----- TESTO DI LETTURA -----

Per due giorni, tra il 4 e il 5 novembre 2000 rappresentanti dei governanti, dei parlamentari, egli amministratori locali e territoriali, insomma di quanti svolgono il servizio politico nelle loro società ed anche in organismi internazionali, hanno celebrato a Roma il Giubileo dei politici. In varie occasioni hanno incontrato Giovanni Paolo II, che non ha mancato di presentare loro idee e proposte. Ne ho riassunte alcune, legandole fra loro anche da discorsi diversi e ricavandone una antologia di frasi, che mi pare utile "riascoltare", qualche volta. Utile a chi svolge il servizio politico tentando di interpretare la dottrina sociale della Chiesa, ma anche a chi, non essendo credente, non per questo ha meno doveri, come ha ricordato il Papa, citando Cicerone.
Uno dei frutti spirituali del Giubileo dei governanti dell'inizio di novembre è un patrono: Giovanni Paolo II ha indicato in Sir Thomas More, san Tommaso Moro, la figura alla quale chi fa politica può guardare sia per seguirne l'esempio, che per chiederne l'assistenza.
Ho messo in questa scheda una biografia di san Tommaso Moro, una sintesi delle motivazioni con cui un gruppo di politici si è rivolto e Giovanni Paolo II e le frasi con cui il Papa lo ha infine indicato ai governanti nel corso del loro Giubileo.
Questo statista diventato santo attraverso la politica è anche una provocazione: per chi è chiamato a svolgere un servizio pubblico, ma anche per i cittadini elettori. Anche loro - da credenti - sono chiamati a rivolgersi a san Thomas More, per imparare a valutare i politici con metri più stabili rispetto al vantaggio locale o individuale e anche per pregarlo. La democrazia ha infatti bisogno di… santi in Paradiso. Santi veri nel vero Paradiso.

Tino Bedin


Idee e proposte di Giovanni Paolo II
per la vocazione all'azione politica

Competenza e moralità nel servizio politico
I Comandamenti, prima che come un codice legale e un regolamento giuridico, sono stati compresi dal popolo eletto come un evento di grazia, come un segno della propria appartenenza privilegiata al Signore. E' significativo che Israele non parli mai della Legge come di un fardello, di un'imposizione, ma come di un dono e di un favore.
Questo è un argomento che vi tocca da vicino. Non è forse, la vostra quotidiana fatica, quella di elaborare leggi giuste e di farle accettare ed applicare? La vostra può ben essere considerata come una vera e propria vocazione all'azione politica: in pratica, al governo delle nazioni, alla formazione delle leggi e all'amministrazione della cosa pubblica, a vari livelli. Nel fare ciò voi siete convinti di rendere un importante servizio all'uomo, alla società, alla stessa libertà. E a buon diritto. La legge umana infatti, se giusta, non è mai contro, ma a servizio della libertà. Questo aveva intuito già il saggio pagano, che sentenziava: "Legum servi sumus, ut liberi esse possimus" - "Siamo servi delle leggi, per poter essere liberi" (Cic., De legibus, II,13).

----- VOCI RIPORTATE -----

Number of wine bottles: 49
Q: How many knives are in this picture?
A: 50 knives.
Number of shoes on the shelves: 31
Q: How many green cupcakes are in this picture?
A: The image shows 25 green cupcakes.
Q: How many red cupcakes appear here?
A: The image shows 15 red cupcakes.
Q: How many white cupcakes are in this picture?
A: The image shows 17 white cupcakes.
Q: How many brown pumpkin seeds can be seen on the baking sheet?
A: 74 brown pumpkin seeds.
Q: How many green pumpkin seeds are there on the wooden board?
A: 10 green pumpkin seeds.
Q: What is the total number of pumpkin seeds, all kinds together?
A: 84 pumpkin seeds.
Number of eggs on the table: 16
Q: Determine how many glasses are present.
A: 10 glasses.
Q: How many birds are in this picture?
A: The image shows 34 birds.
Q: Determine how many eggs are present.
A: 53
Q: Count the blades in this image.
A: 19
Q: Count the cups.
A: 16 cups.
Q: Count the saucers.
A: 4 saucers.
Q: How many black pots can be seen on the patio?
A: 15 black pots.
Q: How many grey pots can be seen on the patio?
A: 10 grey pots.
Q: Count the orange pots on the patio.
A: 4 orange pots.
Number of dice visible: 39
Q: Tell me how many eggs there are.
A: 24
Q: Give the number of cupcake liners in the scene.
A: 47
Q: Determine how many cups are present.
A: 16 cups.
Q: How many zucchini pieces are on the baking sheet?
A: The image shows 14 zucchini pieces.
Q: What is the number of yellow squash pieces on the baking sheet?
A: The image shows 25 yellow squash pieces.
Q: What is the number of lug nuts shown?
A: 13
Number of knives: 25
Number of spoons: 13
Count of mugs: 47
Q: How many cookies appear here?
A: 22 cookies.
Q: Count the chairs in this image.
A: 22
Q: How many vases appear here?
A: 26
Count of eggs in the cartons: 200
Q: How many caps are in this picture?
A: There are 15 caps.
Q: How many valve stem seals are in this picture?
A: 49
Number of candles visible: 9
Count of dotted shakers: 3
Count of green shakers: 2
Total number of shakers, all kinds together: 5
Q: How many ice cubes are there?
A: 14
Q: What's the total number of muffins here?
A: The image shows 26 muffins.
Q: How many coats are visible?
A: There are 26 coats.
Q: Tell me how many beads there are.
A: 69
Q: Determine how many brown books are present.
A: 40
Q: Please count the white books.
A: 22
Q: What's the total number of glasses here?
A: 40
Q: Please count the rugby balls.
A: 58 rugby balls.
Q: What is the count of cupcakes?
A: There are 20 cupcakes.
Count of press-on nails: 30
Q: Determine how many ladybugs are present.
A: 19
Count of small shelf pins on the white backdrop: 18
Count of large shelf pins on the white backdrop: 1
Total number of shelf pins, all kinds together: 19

-----

• _OBIETTIVI_
(1) Indica se ciascuna affermazione concorda con il testo sul Giubileo dei politici, rispondendo sì o no e citando le parole decisive: (a) il Giubileo dei politici si è svolto a Roma e è durato due giorni; (b) secondo il testo, Israele parla della Legge come di un fardello; (c) il santo indicato dal Papa a chi fa politica è Tommaso Moro.
(2) Prosegui il testo sul Giubileo dei politici dopo la citazione di Cicerone con cui si chiude.

• _SOLUZIONI_
(1)
(a) Sì: "Per due giorni", "hanno celebrato a Roma il Giubileo dei politici".
(b) No: "Israele non parli mai della Legge come di un fardello, di un'imposizione, ma come di un dono e di un favore".
(c) Sì: "Giovanni Paolo II ha indicato in Sir Thomas More, san Tommaso Moro, la figura alla quale chi fa politica può guardare".

(2)
La libertà a cui fa riferimento Cicerone, tuttavia, si situa principalmente a livello dei rapporti esterni tra cittadini. Come tale, essa rischia di ridursi ad un congruo bilanciamento dei rispettivi interessi, e magari dei contrapposti egoismi. La libertà a cui fa appello la parola di Dio, invece, affonda le proprie radici nel cuore dell'uomo, un cuore che Dio può liberare dall'egoismo, rendendolo capace di aprirsi all'amore disinteressato.
In che modo, nel vostro delicato e impegnativo servizio allo Stato e ai cittadini, potete dare adempimento a questo comandamento? La risposta è chiara: vivendo l'impegno politico come un servizio. Prospettiva luminosa quanto esigente! Essa non può, infatti, ridursi a una riaffermazione generica di principi o alla dichiarazione di buone intenzioni. Il servizio politico passa attraverso un preciso e quotidiano impegno, che esige una grande competenza nello svolgimento del proprio dovere e una moralità a tutta prova nella gestione disinteressata e trasparente del po
tere.

Le leggi della giustizia e della solidarietà sopra le leggi del mercato
La politica è l'uso del potere legittimo per il raggiungimento del bene comune della società. Perciò, il cristiano che fa politica - e vuole farla "da cristiano" - deve agire con disinteresse, cercando non l'utilità propria, né del proprio gruppo o partito, ma il bene di tutti e di ciascuno, e quindi, in primo luogo, di coloro che nella società sono i più svantaggiati. Nella lotta per l'esistenza, che talvolta assume forme spietate e crudeli, non sono pochi i "vinti", che vengono messi inesorabilmente da parte. Questa deve essere, appunto, la preoccupazione essenziale dell'uomo politico, la giustizia: una giustizia che non si contenti di dare a ciascuno il suo, ma tenda a creare tra i cittadini condizioni di uguaglianza nelle opportunità, e dunque a favorire quelli che per condizione sociale, per cultura, per salute rischiano di restare indietro o di essere sempre agli ultimi posti nella società, senza possibilità di personale riscatto.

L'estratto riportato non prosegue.